Computer Science Notes

Computer Science Notes

CS Notes is a simple blog to keep track about CS-related stuff I consider useful.

06 Aug 2020

Features Selection Resources

by Harpo MAxx

An usual method for feature selection consists of analizing the coefficient of linear regression, another is the use of Random Forest variable importance features. Recently, as part of the Dreams’ Tumor Deconvolution challenge, our team applied Random Forest (Breiman 2001) for feature selection. Despite the simplicity of using variable importance function based on GINI index, there are some considerations. The fact is that GINI index for feature importance is biased to continuous or high-cardinality categorical variables (unless you use some sort of normalization).

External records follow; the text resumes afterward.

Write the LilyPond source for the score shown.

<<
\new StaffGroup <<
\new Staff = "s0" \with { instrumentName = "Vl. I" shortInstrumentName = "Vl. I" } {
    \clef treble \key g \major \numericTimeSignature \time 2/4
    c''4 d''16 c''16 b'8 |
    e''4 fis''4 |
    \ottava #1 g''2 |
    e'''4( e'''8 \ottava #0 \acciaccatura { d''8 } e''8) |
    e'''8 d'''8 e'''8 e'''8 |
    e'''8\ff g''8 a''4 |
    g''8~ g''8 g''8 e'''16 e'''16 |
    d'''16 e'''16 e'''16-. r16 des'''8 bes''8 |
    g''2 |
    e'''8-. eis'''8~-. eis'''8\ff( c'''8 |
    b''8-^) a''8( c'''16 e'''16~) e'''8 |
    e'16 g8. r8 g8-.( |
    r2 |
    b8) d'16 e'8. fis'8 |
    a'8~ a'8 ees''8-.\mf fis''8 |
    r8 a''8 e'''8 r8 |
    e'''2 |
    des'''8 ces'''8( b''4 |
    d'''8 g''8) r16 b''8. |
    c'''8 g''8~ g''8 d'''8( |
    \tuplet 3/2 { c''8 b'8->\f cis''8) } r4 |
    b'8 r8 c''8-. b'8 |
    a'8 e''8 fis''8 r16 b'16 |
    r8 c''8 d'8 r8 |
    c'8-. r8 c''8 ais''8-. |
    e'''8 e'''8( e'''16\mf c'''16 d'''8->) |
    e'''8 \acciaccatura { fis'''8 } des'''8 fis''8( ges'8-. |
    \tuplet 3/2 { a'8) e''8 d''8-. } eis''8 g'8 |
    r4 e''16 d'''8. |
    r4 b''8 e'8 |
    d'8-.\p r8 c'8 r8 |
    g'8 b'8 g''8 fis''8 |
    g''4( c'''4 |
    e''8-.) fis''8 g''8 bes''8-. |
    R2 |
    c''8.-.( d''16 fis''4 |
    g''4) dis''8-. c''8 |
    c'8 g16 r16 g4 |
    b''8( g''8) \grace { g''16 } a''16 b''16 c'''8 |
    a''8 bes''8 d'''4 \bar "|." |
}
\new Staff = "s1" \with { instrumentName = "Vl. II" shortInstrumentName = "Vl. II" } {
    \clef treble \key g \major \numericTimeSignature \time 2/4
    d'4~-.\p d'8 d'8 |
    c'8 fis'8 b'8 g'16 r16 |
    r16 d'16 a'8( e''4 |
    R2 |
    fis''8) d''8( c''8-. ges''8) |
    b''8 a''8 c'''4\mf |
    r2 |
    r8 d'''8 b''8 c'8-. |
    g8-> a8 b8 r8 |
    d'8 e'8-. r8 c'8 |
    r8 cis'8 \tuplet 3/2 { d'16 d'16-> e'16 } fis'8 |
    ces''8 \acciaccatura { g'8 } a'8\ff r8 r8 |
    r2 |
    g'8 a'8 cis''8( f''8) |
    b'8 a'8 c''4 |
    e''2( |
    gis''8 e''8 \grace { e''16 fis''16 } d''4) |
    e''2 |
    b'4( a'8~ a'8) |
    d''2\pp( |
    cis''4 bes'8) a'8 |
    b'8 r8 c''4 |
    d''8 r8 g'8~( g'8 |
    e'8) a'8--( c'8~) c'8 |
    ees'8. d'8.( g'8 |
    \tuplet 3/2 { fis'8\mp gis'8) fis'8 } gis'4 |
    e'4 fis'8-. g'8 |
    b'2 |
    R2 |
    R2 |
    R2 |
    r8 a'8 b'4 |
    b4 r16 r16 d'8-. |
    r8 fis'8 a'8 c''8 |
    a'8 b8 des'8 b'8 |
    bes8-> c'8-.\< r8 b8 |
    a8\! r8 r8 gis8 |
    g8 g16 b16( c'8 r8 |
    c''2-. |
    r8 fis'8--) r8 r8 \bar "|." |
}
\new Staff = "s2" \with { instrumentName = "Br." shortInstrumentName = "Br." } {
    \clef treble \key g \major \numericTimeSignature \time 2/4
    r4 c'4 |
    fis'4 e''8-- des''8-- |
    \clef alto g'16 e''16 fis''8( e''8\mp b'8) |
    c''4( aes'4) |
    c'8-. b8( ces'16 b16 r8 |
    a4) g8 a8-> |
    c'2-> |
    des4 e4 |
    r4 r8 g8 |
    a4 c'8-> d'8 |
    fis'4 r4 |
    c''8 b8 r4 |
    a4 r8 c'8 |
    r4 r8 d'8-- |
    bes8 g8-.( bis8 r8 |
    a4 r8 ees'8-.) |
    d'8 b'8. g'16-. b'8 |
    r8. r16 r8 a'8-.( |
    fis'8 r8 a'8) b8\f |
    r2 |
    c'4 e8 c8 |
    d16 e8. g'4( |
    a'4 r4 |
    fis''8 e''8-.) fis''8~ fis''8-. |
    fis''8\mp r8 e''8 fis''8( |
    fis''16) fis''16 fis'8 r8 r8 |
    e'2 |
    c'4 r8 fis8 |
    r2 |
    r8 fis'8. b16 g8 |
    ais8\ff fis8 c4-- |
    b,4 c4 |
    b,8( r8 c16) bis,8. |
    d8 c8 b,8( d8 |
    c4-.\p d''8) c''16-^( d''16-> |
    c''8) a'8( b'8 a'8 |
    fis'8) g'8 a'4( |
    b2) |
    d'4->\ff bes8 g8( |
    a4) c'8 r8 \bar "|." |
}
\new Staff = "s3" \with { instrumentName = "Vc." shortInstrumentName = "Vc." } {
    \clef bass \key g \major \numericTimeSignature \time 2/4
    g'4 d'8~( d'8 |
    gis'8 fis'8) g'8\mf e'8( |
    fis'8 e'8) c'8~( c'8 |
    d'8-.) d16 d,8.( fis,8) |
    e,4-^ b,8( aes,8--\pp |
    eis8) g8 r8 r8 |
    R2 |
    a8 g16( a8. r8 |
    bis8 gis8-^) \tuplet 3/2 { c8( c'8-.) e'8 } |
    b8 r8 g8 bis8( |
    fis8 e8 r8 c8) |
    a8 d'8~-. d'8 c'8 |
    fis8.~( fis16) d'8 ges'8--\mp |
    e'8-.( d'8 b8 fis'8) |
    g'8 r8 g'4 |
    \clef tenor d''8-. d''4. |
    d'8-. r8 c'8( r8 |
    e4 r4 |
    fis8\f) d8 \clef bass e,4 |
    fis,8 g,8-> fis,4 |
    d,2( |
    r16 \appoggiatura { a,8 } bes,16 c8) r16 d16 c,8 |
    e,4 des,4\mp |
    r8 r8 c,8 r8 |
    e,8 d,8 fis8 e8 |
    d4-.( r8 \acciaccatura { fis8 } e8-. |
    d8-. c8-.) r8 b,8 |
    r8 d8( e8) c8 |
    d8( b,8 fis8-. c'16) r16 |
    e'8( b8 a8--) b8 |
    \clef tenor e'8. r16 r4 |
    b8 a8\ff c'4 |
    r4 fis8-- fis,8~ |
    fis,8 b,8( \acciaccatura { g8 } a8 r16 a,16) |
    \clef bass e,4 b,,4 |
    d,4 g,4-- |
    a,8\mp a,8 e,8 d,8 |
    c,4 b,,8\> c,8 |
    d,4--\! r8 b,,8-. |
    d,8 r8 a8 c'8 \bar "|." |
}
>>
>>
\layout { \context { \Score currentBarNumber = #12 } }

Here some articles and links about the topic:

  1. A simple medium post explaining GINI and Information entropy. Two well-known metrics used in CARTs and RANDOM FORESTS algorithms for feature selection.

  2. An excelent article describing with example the problem of GINI index and the need for applying permutation importance measure. A more resource-consuming measure already described by Breiman. A MUST READ. More information here and inside the article.

Also (at some point) related with feature selection in linear regressors, the article from John Vanhove about why Collinearity isn’t a disease that needs curing, is another piece of information that I would read. In the article, John explains why Collinearity could affect the estimation of the regression coefficients. But there are times when it is not a problem and in those cases when it is, what are the possible ways to deal with it.

Finally, a post about the use of PCA for selecting the most important features for each Principal Component.